En un ocasión, durante mi infancia, escuché decir a mi abuelo paterno que la pareja se buscaba como los animales, por la raza, no entendí la expresión hasta después de haber transcurrido muchos años; en que me vi en la disyuntiva de olvidarme de mi primer amor porque según papabuelo, en su familia los hombres tenían por costumbre golpear a sus parejas, y él no quería ver maltratar a una de sus nietas,  por presión familiar, terminé la relación y nunca más volví a tener noticias de quien fuera mi amor en la adolescencia.

Lo dicho por mi abuelo, hombre de poca formación académica, pero con una larga experiencia y observación de las personas residentes en su comunidad coincide  con el Departamento de Salud y Servicios Humanos de EE.UU (HHS) de que los niños que son testigos de violencia entre sus padres tienen mayor riesgo de ser violentos en sus relaciones futuras, aunque otros especialistas sostienen lo contrario, yo en cambio, no pude comprobar ni una cosa ni la otra, y me quedó siempre la duda de que mi abuelo tuviera razón, por lo que terminé distanciándome de quien fuera mi primer amor.

El prejuicio está anclado en la psiquis de la mente humana y aunque se trate de ocultar, en el momento menos esperado aflora como barrera que impide  labores humanitarias, se transmite desde la niñez, lo que hace difícil su erradicación, refleja esquemas mentales del pasado, de sociedades poco desarrolladas y presente en la actualidad.
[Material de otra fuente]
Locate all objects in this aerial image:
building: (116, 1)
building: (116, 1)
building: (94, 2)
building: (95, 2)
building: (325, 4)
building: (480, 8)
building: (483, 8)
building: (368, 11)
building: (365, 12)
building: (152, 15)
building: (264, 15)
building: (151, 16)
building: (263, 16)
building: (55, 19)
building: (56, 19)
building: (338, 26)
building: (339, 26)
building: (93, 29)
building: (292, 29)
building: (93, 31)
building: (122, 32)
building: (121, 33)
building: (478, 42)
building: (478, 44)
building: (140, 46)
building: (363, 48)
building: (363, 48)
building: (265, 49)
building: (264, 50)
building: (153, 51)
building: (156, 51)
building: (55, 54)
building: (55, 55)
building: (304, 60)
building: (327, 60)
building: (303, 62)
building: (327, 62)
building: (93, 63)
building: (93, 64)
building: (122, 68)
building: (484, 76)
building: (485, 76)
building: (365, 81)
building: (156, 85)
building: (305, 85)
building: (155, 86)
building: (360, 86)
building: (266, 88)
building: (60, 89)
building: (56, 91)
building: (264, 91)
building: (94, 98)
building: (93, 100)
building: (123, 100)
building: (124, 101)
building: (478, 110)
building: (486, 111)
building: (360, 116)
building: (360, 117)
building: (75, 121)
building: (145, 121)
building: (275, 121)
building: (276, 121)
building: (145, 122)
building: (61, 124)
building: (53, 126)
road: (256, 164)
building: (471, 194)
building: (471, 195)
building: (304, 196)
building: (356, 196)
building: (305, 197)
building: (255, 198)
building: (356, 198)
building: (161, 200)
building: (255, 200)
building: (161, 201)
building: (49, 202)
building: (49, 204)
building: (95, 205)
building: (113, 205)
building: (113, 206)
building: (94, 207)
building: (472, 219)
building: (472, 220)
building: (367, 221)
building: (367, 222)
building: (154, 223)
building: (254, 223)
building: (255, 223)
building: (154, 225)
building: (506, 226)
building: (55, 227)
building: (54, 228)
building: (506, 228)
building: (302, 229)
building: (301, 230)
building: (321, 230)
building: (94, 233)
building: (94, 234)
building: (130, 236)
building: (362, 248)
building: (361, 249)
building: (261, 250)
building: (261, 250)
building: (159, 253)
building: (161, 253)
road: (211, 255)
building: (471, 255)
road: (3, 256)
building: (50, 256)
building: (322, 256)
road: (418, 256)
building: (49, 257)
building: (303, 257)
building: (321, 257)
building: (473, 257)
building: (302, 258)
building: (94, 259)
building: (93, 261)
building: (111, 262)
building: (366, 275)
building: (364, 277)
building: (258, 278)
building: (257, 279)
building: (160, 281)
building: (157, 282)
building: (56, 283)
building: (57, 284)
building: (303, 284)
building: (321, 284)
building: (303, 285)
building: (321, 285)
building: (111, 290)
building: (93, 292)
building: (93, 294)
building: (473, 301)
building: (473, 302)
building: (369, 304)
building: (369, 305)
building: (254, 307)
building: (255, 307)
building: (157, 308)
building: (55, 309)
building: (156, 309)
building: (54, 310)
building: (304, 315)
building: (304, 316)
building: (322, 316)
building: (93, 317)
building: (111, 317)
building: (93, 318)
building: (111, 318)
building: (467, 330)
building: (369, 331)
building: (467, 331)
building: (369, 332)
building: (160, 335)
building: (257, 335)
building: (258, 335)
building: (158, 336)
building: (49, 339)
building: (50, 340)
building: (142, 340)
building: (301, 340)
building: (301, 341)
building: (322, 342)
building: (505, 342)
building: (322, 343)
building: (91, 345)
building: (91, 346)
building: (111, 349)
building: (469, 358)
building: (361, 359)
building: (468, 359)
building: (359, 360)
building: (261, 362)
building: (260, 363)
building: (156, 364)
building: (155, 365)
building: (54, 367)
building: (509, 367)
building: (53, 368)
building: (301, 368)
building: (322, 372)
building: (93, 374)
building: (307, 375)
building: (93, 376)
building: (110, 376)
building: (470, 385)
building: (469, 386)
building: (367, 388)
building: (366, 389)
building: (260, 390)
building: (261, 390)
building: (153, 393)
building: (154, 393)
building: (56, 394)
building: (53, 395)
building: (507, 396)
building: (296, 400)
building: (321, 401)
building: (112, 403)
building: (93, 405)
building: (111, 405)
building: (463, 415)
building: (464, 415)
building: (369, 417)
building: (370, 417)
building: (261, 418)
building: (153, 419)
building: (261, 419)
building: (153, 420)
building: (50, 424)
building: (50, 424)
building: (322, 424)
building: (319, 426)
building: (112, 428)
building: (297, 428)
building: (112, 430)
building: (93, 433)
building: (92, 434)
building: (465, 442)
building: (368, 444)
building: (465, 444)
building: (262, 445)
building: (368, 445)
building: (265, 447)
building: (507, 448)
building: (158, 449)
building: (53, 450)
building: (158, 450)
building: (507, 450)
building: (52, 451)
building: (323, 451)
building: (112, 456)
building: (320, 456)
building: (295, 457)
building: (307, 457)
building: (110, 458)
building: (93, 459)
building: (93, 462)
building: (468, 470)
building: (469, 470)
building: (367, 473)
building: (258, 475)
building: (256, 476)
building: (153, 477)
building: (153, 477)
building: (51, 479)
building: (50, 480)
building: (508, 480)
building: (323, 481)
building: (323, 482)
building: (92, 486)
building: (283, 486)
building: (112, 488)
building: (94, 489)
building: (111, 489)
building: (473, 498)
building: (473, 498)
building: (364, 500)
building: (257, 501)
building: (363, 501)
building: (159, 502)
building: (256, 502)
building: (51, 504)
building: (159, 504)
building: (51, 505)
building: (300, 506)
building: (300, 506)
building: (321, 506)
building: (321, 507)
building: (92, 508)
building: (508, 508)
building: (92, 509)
El término prejuicio procede del latín y es asumido en diversos contextos, incluso como parte de la cultura de algunos países, creyéndose sus pobladores superiores a otras etnias; ciudadanos que se dicen ser civilizados, formados en prestigiosas academias, al entablar un diálogo exteriorizan el mar de prejuicios con que conviven en una época de tantos avances y descubrimientos tecnológicos, todavía existen personas que fundamenten sus opiniones en argumentos pocos sólidos.

En ocasiones, machismo y prejuicios suelen hacer un híbrido en detrimento de la comunidad en que se manifiestan, se camuflan bajo el manto de la inteligencia, pero que termina afectando el género, el que se convierte en su blanco de persecución; de igual modo, el jefe joven que inicia una cacería contra compañeros adultos mayores a quienes considera obsoletos, momias que deben apartarse de sus puestos, y estos, ser ocupados por jóvenes, modernos, aunque no cuenten con la experiencia.

El prejuicio discrimina, margina, maltrata, en el caso del dominicano ha estado anclado desde nuestros antepasados, en todos los contextos, en lo que respecta al origen étnico en una gran parte de la población dominicana se manifiestan en nuestros vecinos haitianos. Matos Moquete (2005) hace referencia en su ensayo “Historia pasional entre dos pueblos” cuando afirma que los responsables del fortalecimiento de los prejuicios xenofóbicos son quienes forman la élite intelectual de ambos pueblos, que por poseer el poder económico y político manipulan su transmisión de una u otra manera a través de los medios a la mayoría, que es la clase dominada.

En síntesis, los prejuicios conviven como estampa familiar, que se transmiten a los descendientes y que reflejan el atraso educativo, obstaculizando la falta de humanismo en los más jóvenes, quienes se convierten en seres insensibles, poco empáticos, egoístas; en una sociedad que necesita que la juventud tome el poder y desplace aquellos que han invertido los valores,  desfalcado el erario, postergando las inversiones públicas que benefician a la gran mayoría; aquellos que no dan continuidad a las buenas obras de las autoridades anteriores, y que continúan con las misma acciones corruptas de regímenes pasados que han manipulado a los desposeídos que habitan en zonas vulnerables.